▶ **Extract**
To be honest, I’ve been neglecting you.
That’s right – I’ve applied my warcry of I Don’t Care to you.
It’s not that I don’t like you – surely you’re my readers, I appreciate you greatly.
But life has its way of changing things – and it’s changed me these past few months.
To give you a brief rundown of how I’ll use a nice easy to read set of bullet points.
• Roadtrip Disconnect
I finished a month long roadtrip this summer with an amazing woman. I learned a great deal about living on the road even though I had been doing it for nearly eight months. What it’s like to take care of your space, be direct and honest with other people, reach out when you need to, and take care of myself both physically and mentally.
The roadtrip also helped me disconnect from a number of addictions or habits I had cultivated over the years. An addiction to being connected was broken because I was in a car in the middle of nowhere half the time where my iPhone didn’t even get voice service. An addiction to coffee was broken when in Chicago I made the decision to cut it out of my life. Three months later and I don’t need coffee or caffeine, my energy levels are more even (I wake up naturally without an alarm about 9:30am everyday) and I don’t spend as much money feeding that addiction.

▶ **Your goal**
In the post, in which city did the writer decide to cut coffee out of their life? The records stand apart from the post as separate material.

▶ **Records from a dataset**

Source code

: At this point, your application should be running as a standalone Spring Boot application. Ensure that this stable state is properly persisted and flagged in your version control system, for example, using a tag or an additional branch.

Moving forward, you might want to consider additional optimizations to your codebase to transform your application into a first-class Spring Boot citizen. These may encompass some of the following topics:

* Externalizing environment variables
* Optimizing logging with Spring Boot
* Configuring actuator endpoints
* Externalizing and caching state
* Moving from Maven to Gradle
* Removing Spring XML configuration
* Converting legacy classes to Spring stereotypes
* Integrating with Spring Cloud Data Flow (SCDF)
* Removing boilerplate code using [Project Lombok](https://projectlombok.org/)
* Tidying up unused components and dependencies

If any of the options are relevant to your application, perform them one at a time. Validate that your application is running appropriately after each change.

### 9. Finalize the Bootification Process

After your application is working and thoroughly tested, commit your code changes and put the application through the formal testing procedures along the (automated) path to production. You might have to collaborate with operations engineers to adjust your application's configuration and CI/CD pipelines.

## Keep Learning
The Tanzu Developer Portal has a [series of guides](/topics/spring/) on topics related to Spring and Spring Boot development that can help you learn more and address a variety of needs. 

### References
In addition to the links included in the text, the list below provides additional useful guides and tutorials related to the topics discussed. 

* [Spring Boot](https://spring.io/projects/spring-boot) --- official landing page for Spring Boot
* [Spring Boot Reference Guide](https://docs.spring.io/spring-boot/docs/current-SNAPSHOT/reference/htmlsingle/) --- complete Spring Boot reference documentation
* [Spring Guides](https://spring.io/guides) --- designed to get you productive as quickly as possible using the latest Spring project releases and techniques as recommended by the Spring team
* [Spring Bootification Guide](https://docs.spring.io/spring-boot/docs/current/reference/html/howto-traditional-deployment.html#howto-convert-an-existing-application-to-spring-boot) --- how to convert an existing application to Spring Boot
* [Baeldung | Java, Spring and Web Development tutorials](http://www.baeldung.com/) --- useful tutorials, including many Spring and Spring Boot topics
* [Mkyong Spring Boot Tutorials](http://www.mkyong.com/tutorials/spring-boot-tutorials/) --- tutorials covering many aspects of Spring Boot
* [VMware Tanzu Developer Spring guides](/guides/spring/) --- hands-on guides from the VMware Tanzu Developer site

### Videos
---
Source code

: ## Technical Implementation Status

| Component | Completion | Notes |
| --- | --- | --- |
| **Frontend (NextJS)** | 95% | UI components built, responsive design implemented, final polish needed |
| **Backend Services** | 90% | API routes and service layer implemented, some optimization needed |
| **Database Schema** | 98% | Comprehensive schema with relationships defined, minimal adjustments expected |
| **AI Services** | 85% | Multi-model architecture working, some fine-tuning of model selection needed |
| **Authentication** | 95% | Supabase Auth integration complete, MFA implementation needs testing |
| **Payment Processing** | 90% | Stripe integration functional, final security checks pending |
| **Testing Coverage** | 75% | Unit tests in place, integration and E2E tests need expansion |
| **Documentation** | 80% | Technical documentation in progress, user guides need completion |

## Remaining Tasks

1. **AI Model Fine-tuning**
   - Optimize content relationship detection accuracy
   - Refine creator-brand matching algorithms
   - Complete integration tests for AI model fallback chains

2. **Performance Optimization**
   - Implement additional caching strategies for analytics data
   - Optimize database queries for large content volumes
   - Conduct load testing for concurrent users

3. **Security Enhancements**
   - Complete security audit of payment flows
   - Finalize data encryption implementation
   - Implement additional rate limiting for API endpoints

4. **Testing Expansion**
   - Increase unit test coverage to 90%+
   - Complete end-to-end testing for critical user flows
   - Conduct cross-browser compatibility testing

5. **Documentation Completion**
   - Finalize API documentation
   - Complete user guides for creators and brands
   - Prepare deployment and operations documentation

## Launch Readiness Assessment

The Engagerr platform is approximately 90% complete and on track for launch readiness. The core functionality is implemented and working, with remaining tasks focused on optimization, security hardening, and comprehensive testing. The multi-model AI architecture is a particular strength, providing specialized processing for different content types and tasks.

▶ **Solution**
Chicago.